The first thing that a spirituality book--a good, engaging one--needs to do is discern between what will translate to readers and what will just sound like hyper-spiritual nonsense.
The Story of Our Time: From Duality to Interconnectedness to Oneness by Robert Atkinson seems to have too much of the latter and not enough of the former.
It starts out well enough, with observations about how much we don't realize who interconnected we really are. We're more comfortable with dualities, he says; we're used to them because we're told to think in those terms by so many people and entities and media outlets. But once we change such thinking, he observes, "we will want to see [this oneness and wholeness] everywhere" (p. 11). To Atkinson's credit, his premise is clear: how much more could humanity benefit from realizing how much those of different cultures, backgrounds, and beliefs have in common.

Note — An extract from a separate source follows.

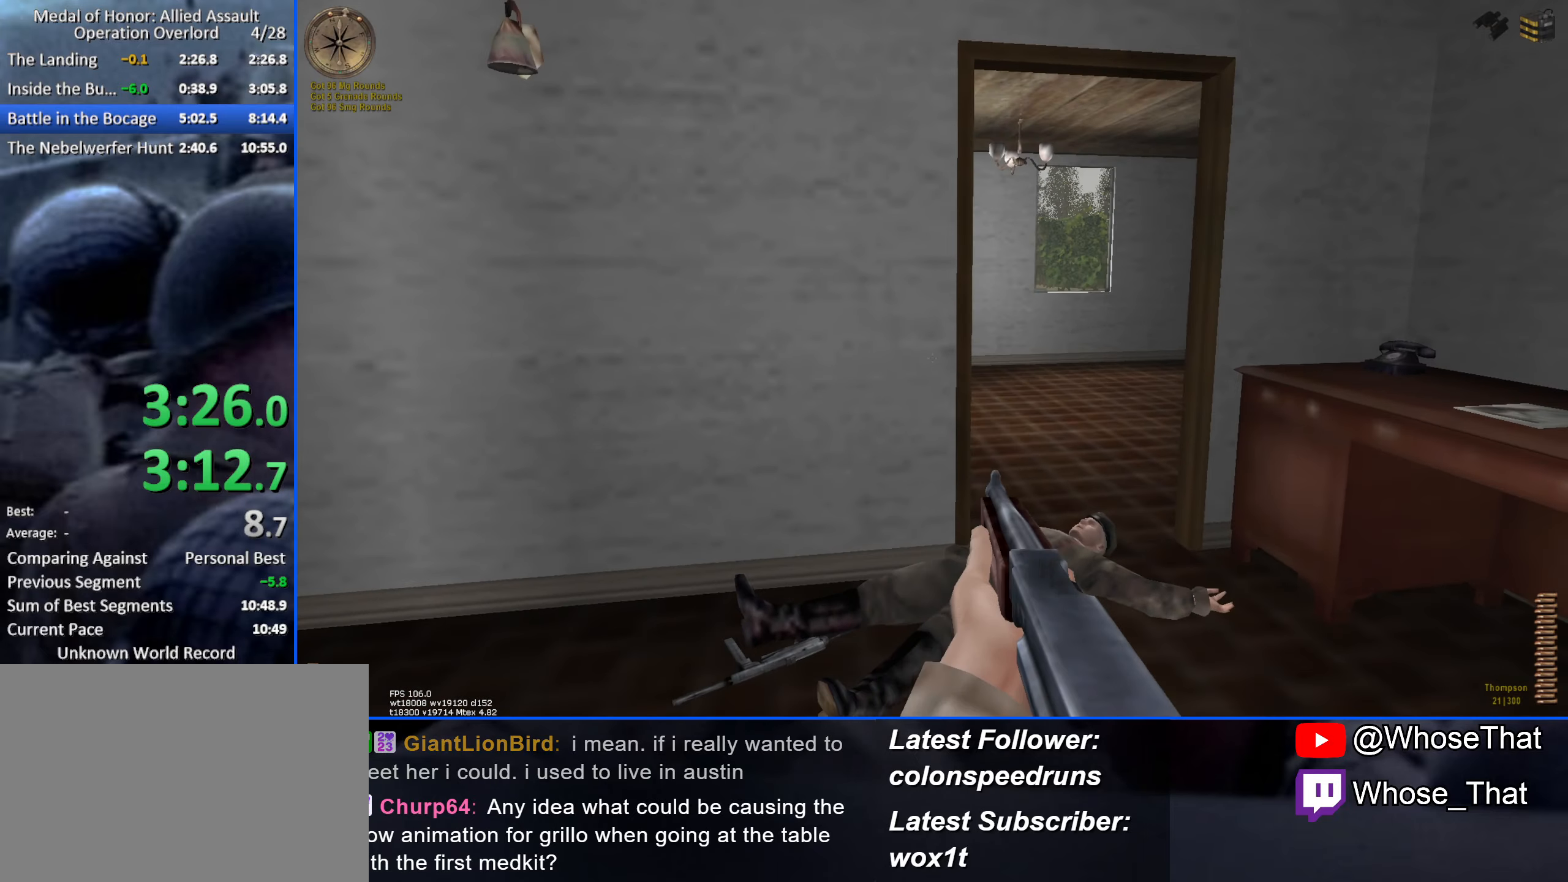
{"keys": ["w"], "events": [[333, "d", "up"]]}
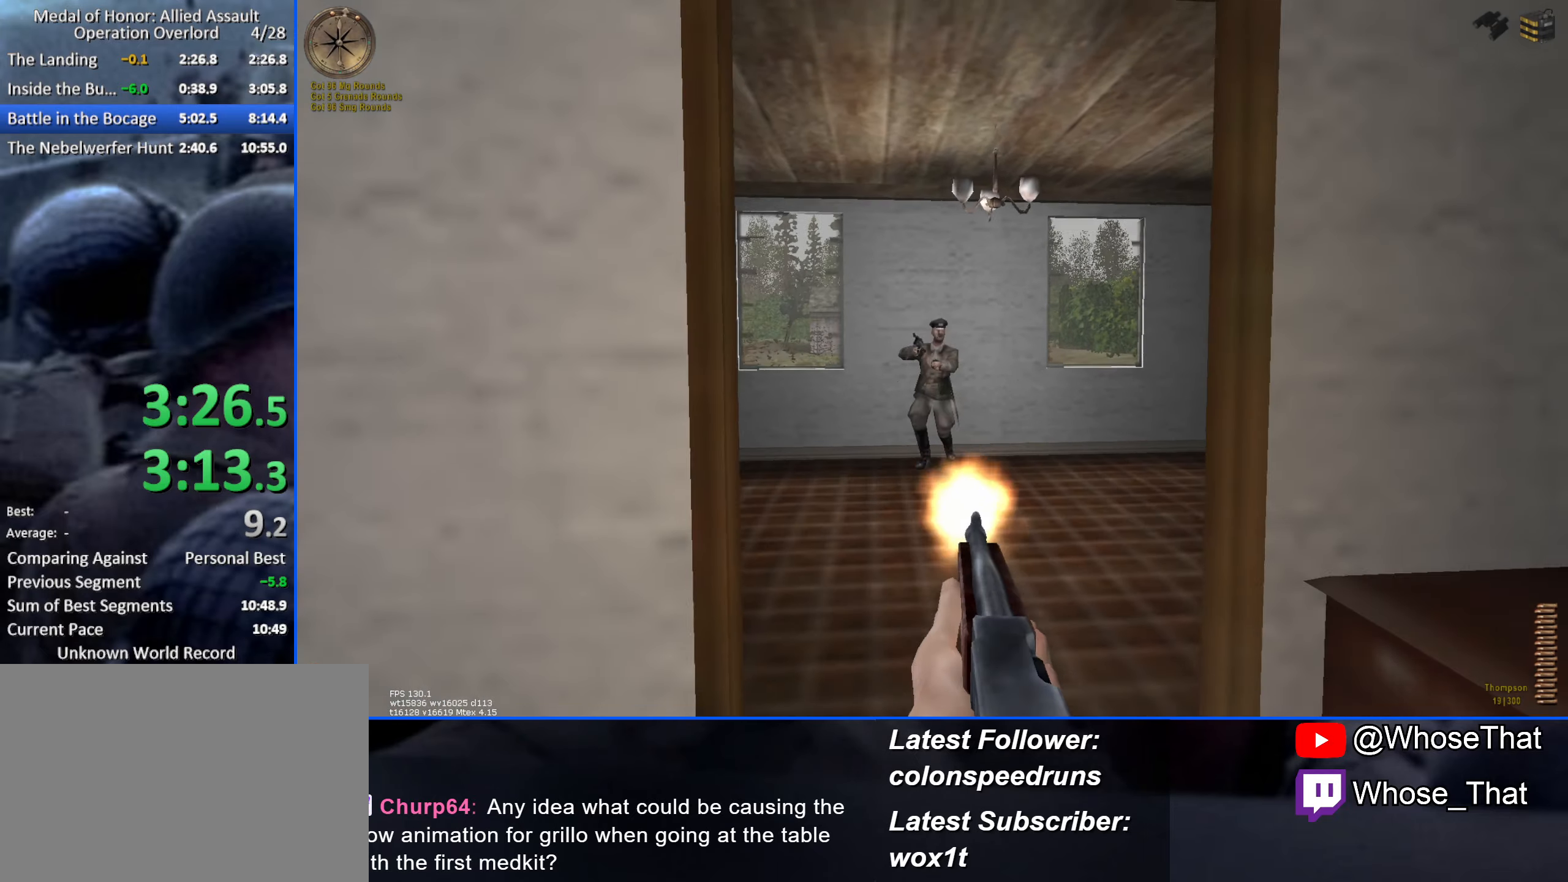
{"keys": ["d", "w"], "events": [[150, "d", "down"], [250, "w", "up"], [350, "w", "down"]]}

It's when he expounds on his point that he weighs his arguments down by the same issues that beset many spirituality books and that put me off to those internet conversations. When taken in small doses, The Story of Our Time makes its points decently, but more than a few pages will yield a certain amount of repetition and, for me anyway, fatigue.
Atkinson moves from our giving into duality to appealing to a combination of reason and seeking the commonality among religious belief systems to work toward greater purpose and shared goals. He appeals to a variety of traditions to accomplish this, including Ba'Hai and Native spirituality, as well as a discussion of Darwinian theory and appeal to human instinct and behavior.
When taken slow, a reader should be able to understand each of these concepts. But if their experience is anything like mine, their eyes might glaze over after a chapter or so.
Maybe I've read too many spirituality books and I'm judging this one unfairly. Atkinson's aims are admirable and clear. At times it gets tripped up by the execution. But curious readers are free to judge for themselves.
(I was sent a free copy of this book to review by the Speakeasy blogging book review network. My opinions are my own.